そう、悟りました。大当たりです、梅吉さん。
「面白そう、私もやってみていい?」
「あ、私もやりたい」
「もちろん、一緒にやりましょう」
主は、いそいそと編み針の入っているケースを取りだしました。
「松橋さん、私にも教えてくれる?」
「私、マフラーなら編めるよ」
「は、はい」
「好きな色、使ってね」
田中さんは近くの男子から二人分の椅子をうば… 借りて、主たちの間に座りました。
「んじゃ、俺、ピンク~」
梅吉さんは、桃華さんの後ろからスズランテープを取ろうと手を伸ばしました。
「はい、タイムオーバー。ホームルームの時間です。続きは昼休みに。
東条先生、暇ならプリント配ってください。はぁーい、ホームルームやるから、席ついてー」
その手を取ったのは、担任の笠原先生でした。いつもと変わらない、ちょっとかったるそうな、ちょっと早口な笠原先生は、持っていたプリントの山を梅吉さんに渡しました。
クラスメートは、自分の席に着き始めました。
「昼休み、まぜてね」
「私も~」
田中さんと大森さんはそう言って、自分の席に向かいました。
「松橋さん、昼休みも教えてくれる?」
「私も、お願いします」
「… う、うん」
編みかけの物を鞄にしまい、自分の席に戻ろうとした松橋さんに、主と桃華ちゃんがお願いすると、松橋さんははにかみながら頷いてくれました。

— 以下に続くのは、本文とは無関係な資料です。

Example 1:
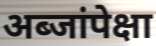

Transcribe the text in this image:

अब्जांपेक्षा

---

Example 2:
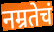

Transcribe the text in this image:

नम्रतेचं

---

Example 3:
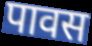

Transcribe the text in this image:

पावस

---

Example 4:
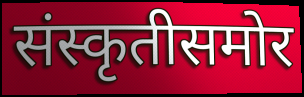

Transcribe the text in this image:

संस्कृतीसमोर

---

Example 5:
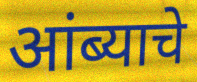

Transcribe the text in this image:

आंब्याचेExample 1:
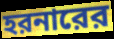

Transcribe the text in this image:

হরনারের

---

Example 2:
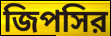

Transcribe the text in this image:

জিপসির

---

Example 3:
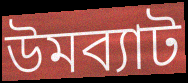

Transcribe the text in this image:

উমব্যাট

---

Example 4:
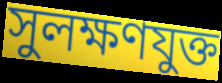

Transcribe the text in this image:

সুলক্ষণযুক্ত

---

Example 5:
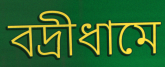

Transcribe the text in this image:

বদ্রীধামে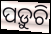
ପଡ଼ୁଚି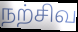
நற்சிவ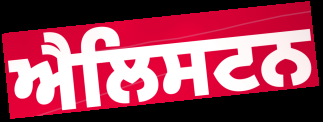
ਐਲਿਸਟਨ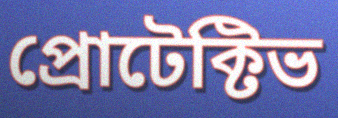
প্রোটেক্টিভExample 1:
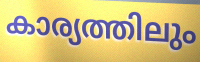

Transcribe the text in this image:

കാര്യത്തിലും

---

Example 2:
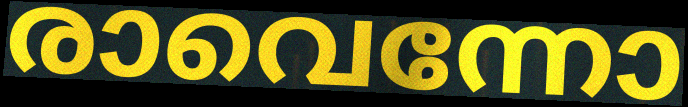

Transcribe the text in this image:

രാവെന്നോ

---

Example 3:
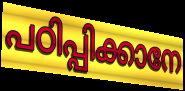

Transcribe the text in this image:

പഠിപ്പിക്കാനേ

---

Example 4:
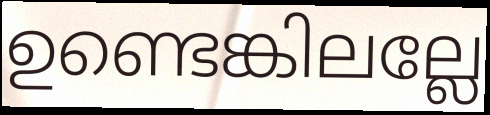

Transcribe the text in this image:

ഉണ്ടെങ്കിലല്ലേ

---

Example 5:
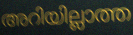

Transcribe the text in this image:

അറിയില്ലാത്ത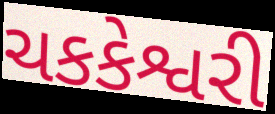
ચકકેશ્વરી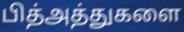
பித்அத்துகளைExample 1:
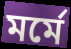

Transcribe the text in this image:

মর্মে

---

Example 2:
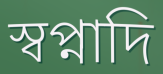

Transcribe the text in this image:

স্বপ্নাদি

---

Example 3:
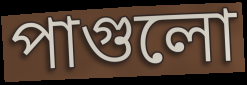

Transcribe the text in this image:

পাগুলো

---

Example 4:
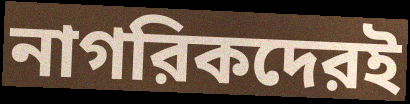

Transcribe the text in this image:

নাগরিকদেরই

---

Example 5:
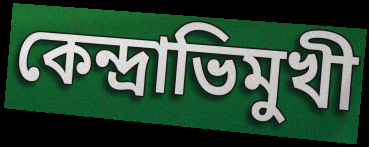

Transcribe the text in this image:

কেন্দ্রাভিমুখী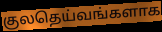
குலதெய்வங்களாக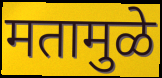
मतामुळे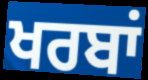
ਖਰਬਾਂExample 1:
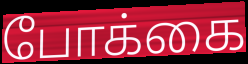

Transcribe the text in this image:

போக்கை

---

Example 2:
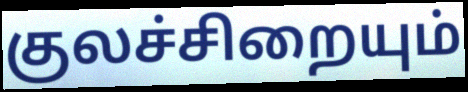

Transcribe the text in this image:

குலச்சிறையும்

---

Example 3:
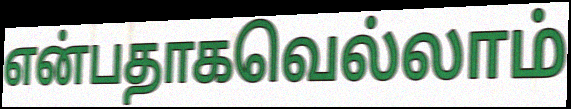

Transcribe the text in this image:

என்பதாகவெல்லாம்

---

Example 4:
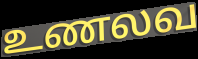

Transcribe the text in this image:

உணலவ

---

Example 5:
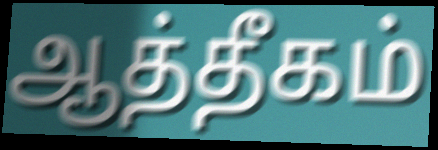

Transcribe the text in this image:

ஆத்தீகம்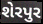
શેરપુર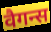
वैगन्सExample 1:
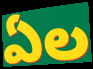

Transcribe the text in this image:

ఏల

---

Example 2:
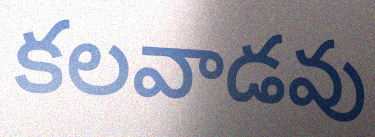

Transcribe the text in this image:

కలవాడవు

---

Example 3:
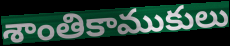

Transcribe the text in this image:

శాంతికాముకులు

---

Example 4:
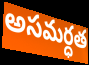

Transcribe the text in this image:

అసమర్ధత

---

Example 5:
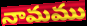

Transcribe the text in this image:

నామము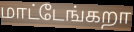
மாட்டேங்கறாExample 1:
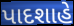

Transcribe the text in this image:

પાદશાહે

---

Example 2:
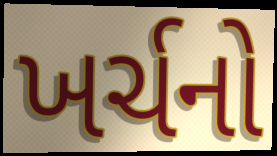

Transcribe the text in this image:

ખર્ચનો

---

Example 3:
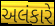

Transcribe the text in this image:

અલંકારે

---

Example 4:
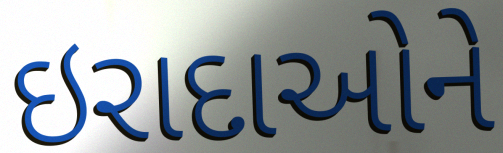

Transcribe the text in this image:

ઇરાદાઓને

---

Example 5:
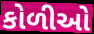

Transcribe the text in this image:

કોળીઓ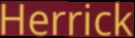
Herrick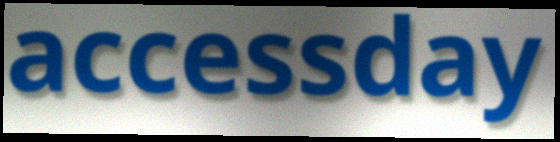
accessday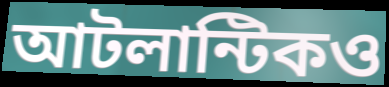
আটলান্টিকও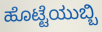
ಹೊಟ್ಟೆಯುಬ್ಬಿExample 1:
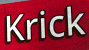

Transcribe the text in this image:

Krick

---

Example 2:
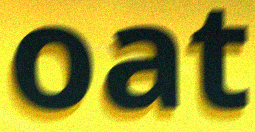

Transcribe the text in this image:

oat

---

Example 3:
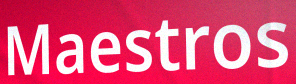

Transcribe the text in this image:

Maestros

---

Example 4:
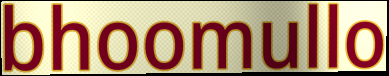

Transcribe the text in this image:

bhoomullo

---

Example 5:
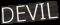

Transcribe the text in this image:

DEVILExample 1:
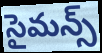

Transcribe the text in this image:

సైమన్స్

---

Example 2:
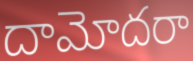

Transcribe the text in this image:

దామోదరా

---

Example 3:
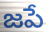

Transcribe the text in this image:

జపే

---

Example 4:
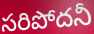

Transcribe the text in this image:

సరిపోదనీ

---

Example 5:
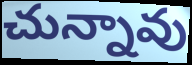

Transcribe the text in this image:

చున్నావుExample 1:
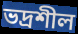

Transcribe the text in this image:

ভদ্রশীল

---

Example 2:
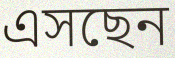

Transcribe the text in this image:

এসছেন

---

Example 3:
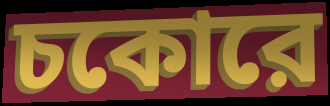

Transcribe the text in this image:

চকোরে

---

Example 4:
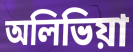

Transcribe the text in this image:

অলিভিয়া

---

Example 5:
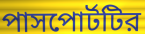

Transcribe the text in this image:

পাসপোর্টটির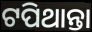
ଟପିଥାନ୍ତା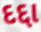
દદ્દા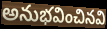
అనుభవించినవిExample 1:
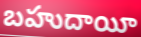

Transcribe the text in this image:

బహుదాయీ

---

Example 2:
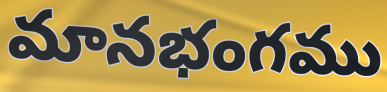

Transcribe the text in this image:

మానభంగము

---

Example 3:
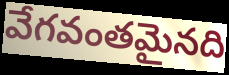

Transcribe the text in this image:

వేగవంతమైనది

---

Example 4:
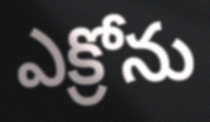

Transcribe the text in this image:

ఎక్రోను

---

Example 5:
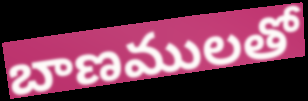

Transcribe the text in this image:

బాణములతో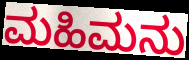
ಮಹಿಮನು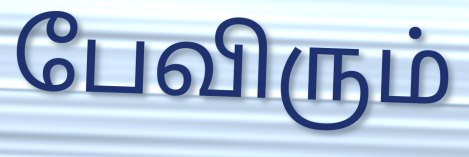
பேவிரும்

そして一カ月の間ぐらい、朝のホームルーム前、昼休み、午後のホームルーム前は、クラスの女子全員と、半分ほどの男子、それとたまに近藤先輩と三鷹さんがクラスの端っこで、スズランテープを編み編みしている姿が見られました。主が持って来たスズランテープが終わっても、各自で買ってきていました。

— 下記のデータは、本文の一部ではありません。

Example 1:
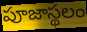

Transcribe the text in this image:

పూజాస్థలం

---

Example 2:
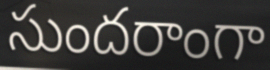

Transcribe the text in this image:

సుందరాంగా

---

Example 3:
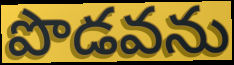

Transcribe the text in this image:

పొడవను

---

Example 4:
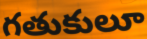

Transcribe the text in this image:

గతుకులూ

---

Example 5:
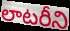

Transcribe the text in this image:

లాటరీనిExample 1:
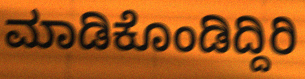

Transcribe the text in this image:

ಮಾಡಿಕೊಂಡಿದ್ದಿರಿ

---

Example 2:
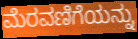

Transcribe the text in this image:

ಮೆರವಣಿಗೆಯನ್ನು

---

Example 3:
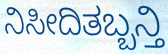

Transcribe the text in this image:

ನಿಸೀದಿತಬ್ಬನ್ತಿ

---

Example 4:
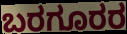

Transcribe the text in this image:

ಬರಗೂರರ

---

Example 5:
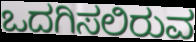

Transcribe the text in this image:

ಒದಗಿಸಲಿರುವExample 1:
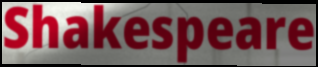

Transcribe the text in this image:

Shakespeare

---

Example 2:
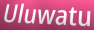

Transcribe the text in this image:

Uluwatu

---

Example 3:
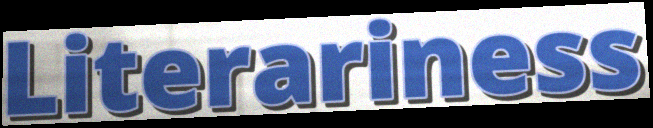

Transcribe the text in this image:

Literariness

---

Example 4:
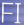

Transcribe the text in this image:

FI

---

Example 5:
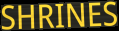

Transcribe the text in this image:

SHRINES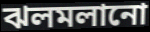
ঝলমলানো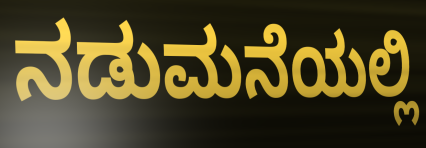
ನಡುಮನೆಯಲ್ಲಿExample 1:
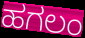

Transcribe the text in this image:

ಹಗಲಂ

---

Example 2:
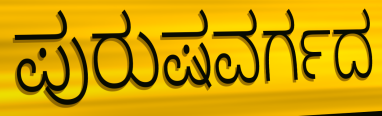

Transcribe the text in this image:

ಪುರುಷವರ್ಗದ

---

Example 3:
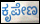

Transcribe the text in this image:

ಕೃಪೇಣ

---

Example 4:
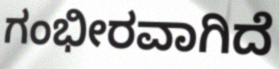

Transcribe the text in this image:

ಗಂಭೀರವಾಗಿದೆ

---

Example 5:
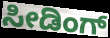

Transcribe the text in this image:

ಸೀಡಿಂಗ್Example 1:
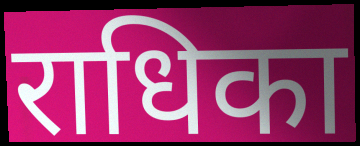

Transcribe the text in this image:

राधिका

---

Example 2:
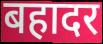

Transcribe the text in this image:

बहादर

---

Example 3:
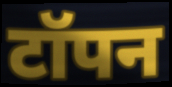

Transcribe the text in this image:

टॉपन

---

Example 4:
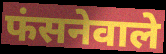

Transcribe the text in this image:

फंसनेवाले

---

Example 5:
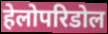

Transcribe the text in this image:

हेलोपरिडोलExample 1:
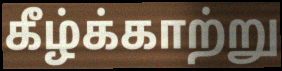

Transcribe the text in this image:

கீழ்க்காற்று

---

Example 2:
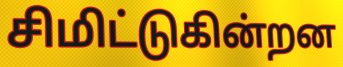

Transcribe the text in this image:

சிமிட்டுகின்றன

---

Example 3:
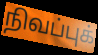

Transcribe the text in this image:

நிவப்புக்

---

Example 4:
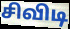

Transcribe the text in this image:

சிவிடி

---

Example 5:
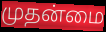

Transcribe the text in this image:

முதன்மை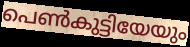
പെൺകുട്ടിയേയുംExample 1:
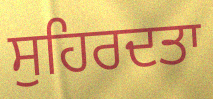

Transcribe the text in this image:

ਸੁਹਿਰਦਤਾ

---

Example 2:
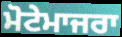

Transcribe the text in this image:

ਮੋਟੇਮਾਜਰਾ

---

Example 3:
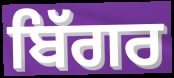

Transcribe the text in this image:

ਬਿੱਗਰ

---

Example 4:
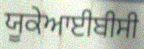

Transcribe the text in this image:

ਯੂਕੇਆਈਬੀਸੀ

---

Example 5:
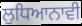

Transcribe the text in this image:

ਲੁਧਿਆਨਾਵੀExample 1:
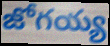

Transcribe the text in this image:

జోగయ్య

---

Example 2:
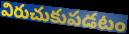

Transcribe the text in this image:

విరుచుకుపడటం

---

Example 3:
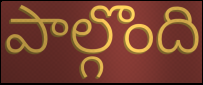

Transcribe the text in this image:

పాల్గొంది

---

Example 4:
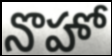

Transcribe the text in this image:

「B組手芸部の顧問は、担任の私かな。副顧問は… 東条先生と水島先生でいいか。
部長は松橋有紀… っと」
そんなクラスを見て、笠原先生は部活の登録をしました。そして、秋にはスズランテープから毛糸に変わり、編み物、縫物と、参加する人数や顔ぶれはその都度変わったけれど、卒業まで『B組手芸部』は続きました。